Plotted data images
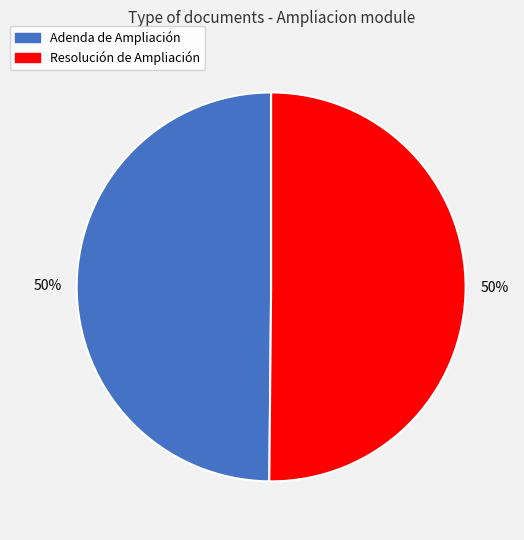

The Resolución de Ampliación slice represents 40% of the pie. True or false?

False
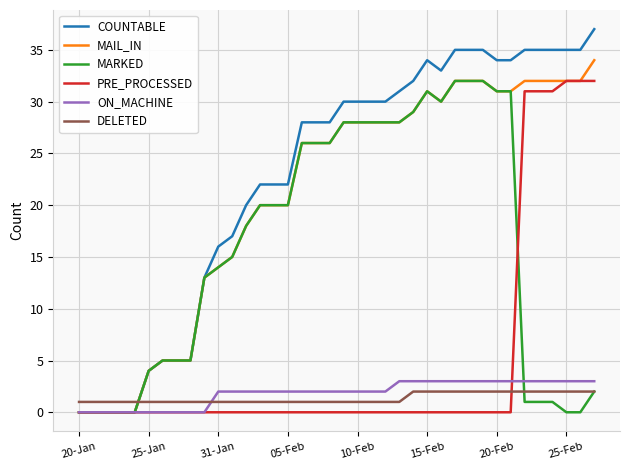

What is the greatest value displayed?

37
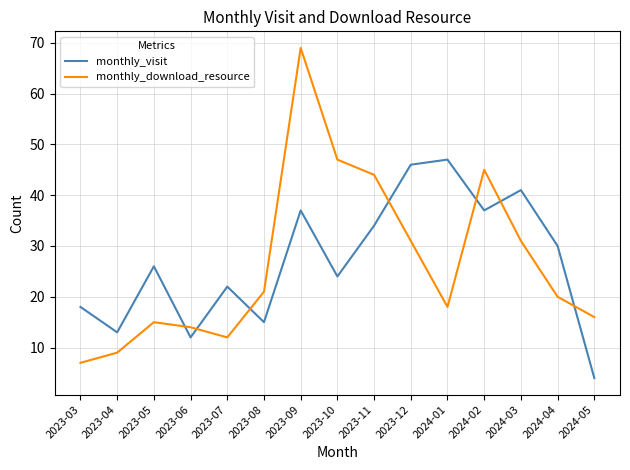

Reading left to right, extract all data points from this chart.

monthly_visit: 2023-03=18	2023-04=13	2023-05=26	2023-06=12	2023-07=22	2023-08=15	2023-09=37	2023-10=24	2023-11=34	2023-12=46	2024-01=47	2024-02=37	2024-03=41	2024-04=30	2024-05=4
monthly_download_resource: 2023-03=7	2023-04=9	2023-05=15	2023-06=14	2023-07=12	2023-08=21	2023-09=69	2023-10=47	2023-11=44	2023-12=31	2024-01=18	2024-02=45	2024-03=31	2024-04=20	2024-05=16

What to work on: Format every line of the records as a JSON array of strings, one string per line, omitting blank lines and the picture lines.

Reply:
[
  "The Resolución de Ampliación slice represents 40% of the pie. True or false?",
  "False",
  "What is the greatest value displayed?",
  "37",
  "Reading left to right, extract all data points from this chart.",
  "monthly_visit: 2023-03=18\t2023-04=13\t2023-05=26\t2023-06=12\t2023-07=22\t2023-08=15\t2023-09=37\t2023-10=24\t2023-11=34\t2023-12=46\t2024-01=47\t2024-02=37\t2024-03=41\t2024-04=30\t2024-05=4",
  "monthly_download_resource: 2023-03=7\t2023-04=9\t2023-05=15\t2023-06=14\t2023-07=12\t2023-08=21\t2023-09=69\t2023-10=47\t2023-11=44\t2023-12=31\t2024-01=18\t2024-02=45\t2024-03=31\t2024-04=20\t2024-05=16"
]